Wherein I Almost Agree With Thomas Friedman on a Climate Issue
Thomas Friedman outlines what he would do first to attack climate change
Well, the first thing we would do is actually slash income taxes and corporate taxes and replace them with a carbon tax so we actually encourage people to stop doing what we don't want, which is emitting carbon, and start doing what we do want, which is hiring more workers and getting corporations to invest more in America.
Friedman is a bit disingenuous here, as he proposes this in a way that implies that deniers (and probably evil Republicans and libertarians) oppose this common sense approach. Some may, but I would observe that no one on the alarmist side or the Left side of the aisle is actually proposing a carbon tax that 1:1 reduces other taxes. The only person I know who has proposed this is Republican Jeff Flake, who proposed a carbon tax that would 1:1 reduce payroll taxes.
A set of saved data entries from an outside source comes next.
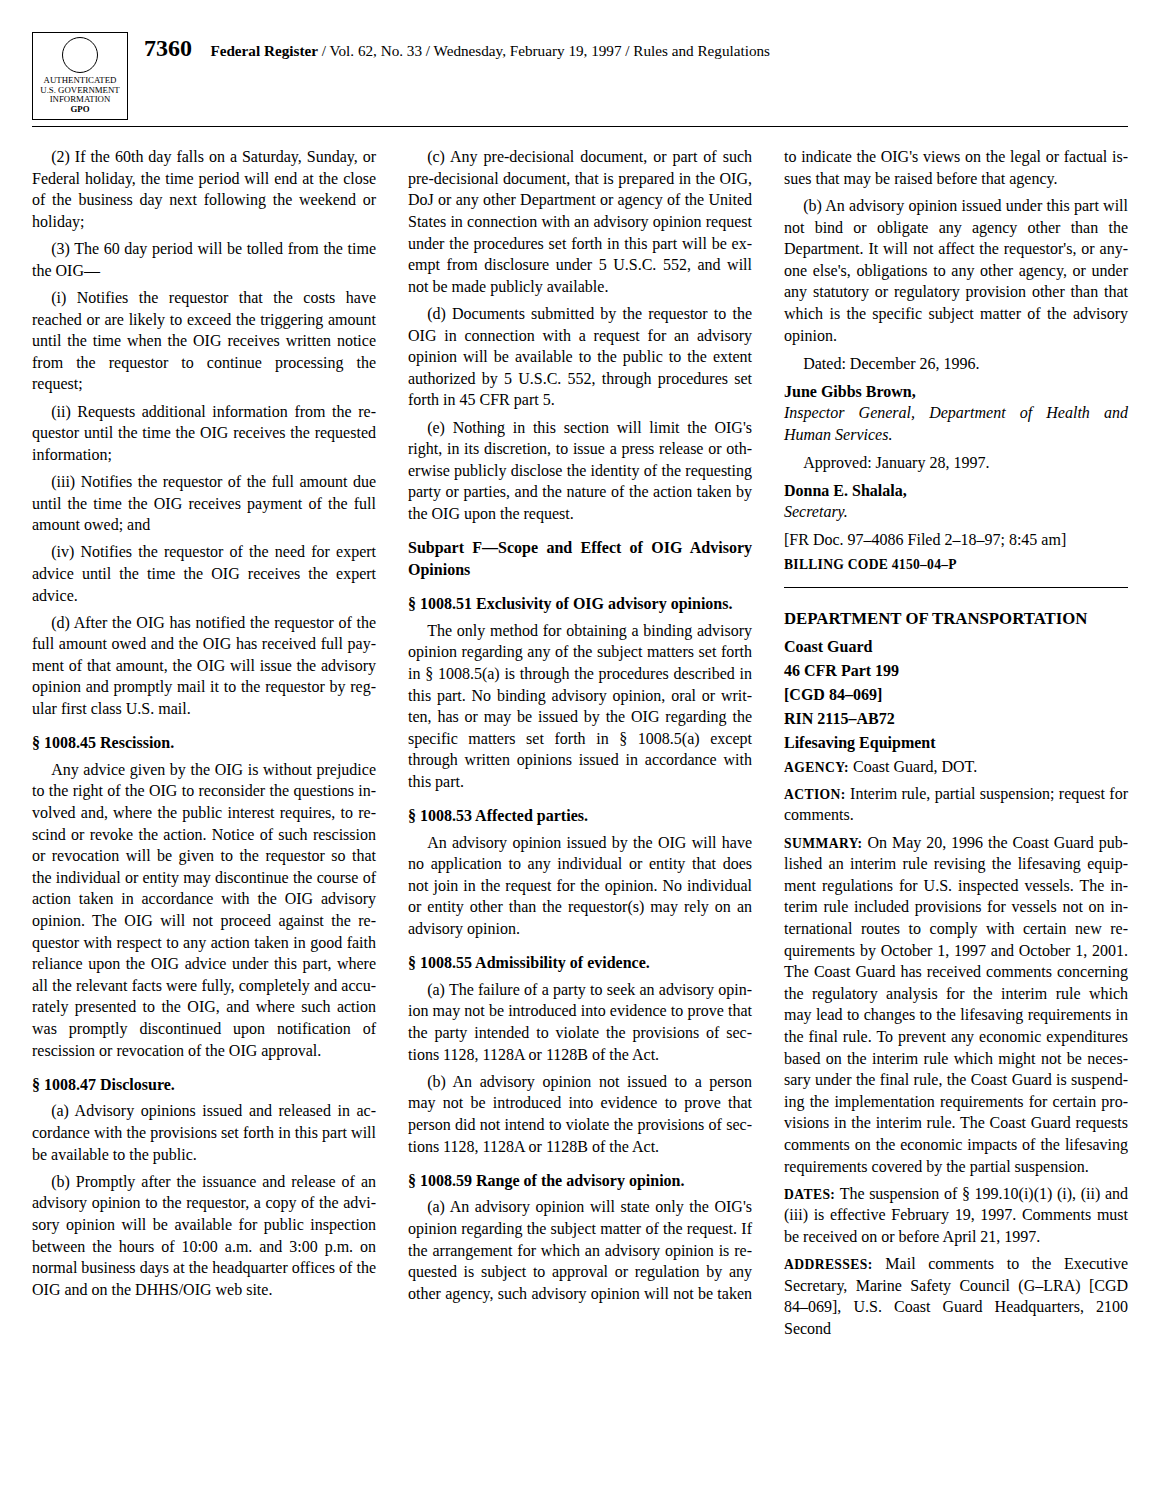AUTHENTICATED
U.S. GOVERNMENT
INFORMATION
GPO
7360 Federal Register / Vol. 62, No. 33 / Wednesday, February 19, 1997 / Rules and Regulations
(2) If the 60th day falls on a Saturday, Sunday, or Federal holiday, the time period will end at the close of the business day next following the weekend or holiday;
(3) The 60 day period will be tolled from the time the OIG—
(i) Notifies the requestor that the costs have reached or are likely to exceed the triggering amount until the time when the OIG receives written notice from the requestor to continue processing the request;
(ii) Requests additional information from the requestor until the time the OIG receives the requested information;
(iii) Notifies the requestor of the full amount due until the time the OIG receives payment of the full amount owed; and
(iv) Notifies the requestor of the need for expert advice until the time the OIG receives the expert advice.
(d) After the OIG has notified the requestor of the full amount owed and the OIG has received full payment of that amount, the OIG will issue the advisory opinion and promptly mail it to the requestor by regular first class U.S. mail.
§ 1008.45 Rescission.
Any advice given by the OIG is without prejudice to the right of the OIG to reconsider the questions involved and, where the public interest requires, to rescind or revoke the action. Notice of such rescission or revocation will be given to the requestor so that the individual or entity may discontinue the course of action taken in accordance with the OIG advisory opinion. The OIG will not proceed against the requestor with respect to any action taken in good faith reliance upon the OIG advice under this part, where all the relevant facts were fully, completely and accurately presented to the OIG, and where such action was promptly discontinued upon notification of rescission or revocation of the OIG approval.
§ 1008.47 Disclosure.
(a) Advisory opinions issued and released in accordance with the provisions set forth in this part will be available to the public.
(b) Promptly after the issuance and release of an advisory opinion to the requestor, a copy of the advisory opinion will be available for public inspection between the hours of 10:00 a.m. and 3:00 p.m. on normal business days at the headquarter offices of the OIG and on the DHHS/OIG web site.
(c) Any pre-decisional document, or part of such pre-decisional document, that is prepared in the OIG, DoJ or any other Department or agency of the United States in connection with an advisory opinion request under the procedures set forth in this part will be exempt from disclosure under 5 U.S.C. 552, and will not be made publicly available.
(d) Documents submitted by the requestor to the OIG in connection with a request for an advisory opinion will be available to the public to the extent authorized by 5 U.S.C. 552, through procedures set forth in 45 CFR part 5.
(e) Nothing in this section will limit the OIG's right, in its discretion, to issue a press release or otherwise publicly disclose the identity of the requesting party or parties, and the nature of the action taken by the OIG upon the request.
Subpart F—Scope and Effect of OIG Advisory Opinions
§ 1008.51 Exclusivity of OIG advisory opinions.
The only method for obtaining a binding advisory opinion regarding any of the subject matters set forth in § 1008.5(a) is through the procedures described in this part. No binding advisory opinion, oral or written, has or may be issued by the OIG regarding the specific matters set forth in § 1008.5(a) except through written opinions issued in accordance with this part.
§ 1008.53 Affected parties.
An advisory opinion issued by the OIG will have no application to any individual or entity that does not join in the request for the opinion. No individual or entity other than the requestor(s) may rely on an advisory opinion.
§ 1008.55 Admissibility of evidence.
(a) The failure of a party to seek an advisory opinion may not be introduced into evidence to prove that the party intended to violate the provisions of sections 1128, 1128A or 1128B of the Act.
(b) An advisory opinion not issued to a person may not be introduced into evidence to prove that person did not intend to violate the provisions of sections 1128, 1128A or 1128B of the Act.
§ 1008.59 Range of the advisory opinion.
(a) An advisory opinion will state only the OIG's opinion regarding the subject matter of the request. If the arrangement for which an advisory opinion is requested is subject to approval or regulation by any other agency, such advisory opinion will not be taken to indicate the OIG's views on the legal or factual issues that may be raised before that agency.
(b) An advisory opinion issued under this part will not bind or obligate any agency other than the Department. It will not affect the requestor's, or anyone else's, obligations to any other agency, or under any statutory or regulatory provision other than that which is the specific subject matter of the advisory opinion.
Dated: December 26, 1996.
June Gibbs Brown,
Inspector General, Department of Health and Human Services.
Approved: January 28, 1997.
Donna E. Shalala,
Secretary.
[FR Doc. 97–4086 Filed 2–18–97; 8:45 am]
BILLING CODE 4150–04–P
DEPARTMENT OF TRANSPORTATION
Coast Guard
46 CFR Part 199
[CGD 84–069]
RIN 2115–AB72
Lifesaving Equipment
AGENCY: Coast Guard, DOT.
ACTION: Interim rule, partial suspension; request for comments.
SUMMARY: On May 20, 1996 the Coast Guard published an interim rule revising the lifesaving equipment regulations for U.S. inspected vessels. The interim rule included provisions for vessels not on international routes to comply with certain new requirements by October 1, 1997 and October 1, 2001. The Coast Guard has received comments concerning the regulatory analysis for the interim rule which may lead to changes to the lifesaving requirements in the final rule. To prevent any economic expenditures based on the interim rule which might not be necessary under the final rule, the Coast Guard is suspending the implementation requirements for certain provisions in the interim rule. The Coast Guard requests comments on the economic impacts of the lifesaving requirements covered by the partial suspension.
DATES: The suspension of § 199.10(i)(1) (i), (ii) and (iii) is effective February 19, 1997. Comments must be received on or before April 21, 1997.
ADDRESSES: Mail comments to the Executive Secretary, Marine Safety Council (G–LRA) [CGD 84–069], U.S. Coast Guard Headquarters, 2100 Second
As I said back then, I am not a big fan of taxes and think that the alarm for global warming is overblown, but I could easily get behind such a plan. Payroll taxes are consumption taxes on labor. I can't think of anything much more detrimental to employment and economic health. So Flake's proposed shift from a consumption tax on labor to a consumption tax on carbon-based energy sources is something I could get behind. I probably would do the same for Friedman's idea of shifting taxes from income to carbon. But again, no one is proposing that for real in Congress. The only plan that came close to a vote was a cap and trade system where the incremental payments would go into essentially a crony slush fund, not reduce other taxes.
Of course, since this is Friedman, he can't get away without saying the government should invest more in infrastructure
the federal government would borrow money at almost 0 percent and invest it in infrastructure to make our cities not only more resilient, but more efficient.
In TARP and the stimulus and various other clean energy bills, the government borrowed almost a trillion dollars at 0% interest. How much good infrastructure got done? About zero. Most of it just went to feed government bureaucrats and planning studies or ended up as crony payments to well-protected entities (Solyndra, anyone?). The issues with government infrastructure investments, which Friedman has never addressed despite zillions of articles on infrastructure, are not the borrowing rate but
- The incentive and information problems the government has in making investments of any sort.
- The vast environmental, licensing, and NIMBY factors that make it virtually impossible to do infrastructure projects any more, at least in any reasonable time frame.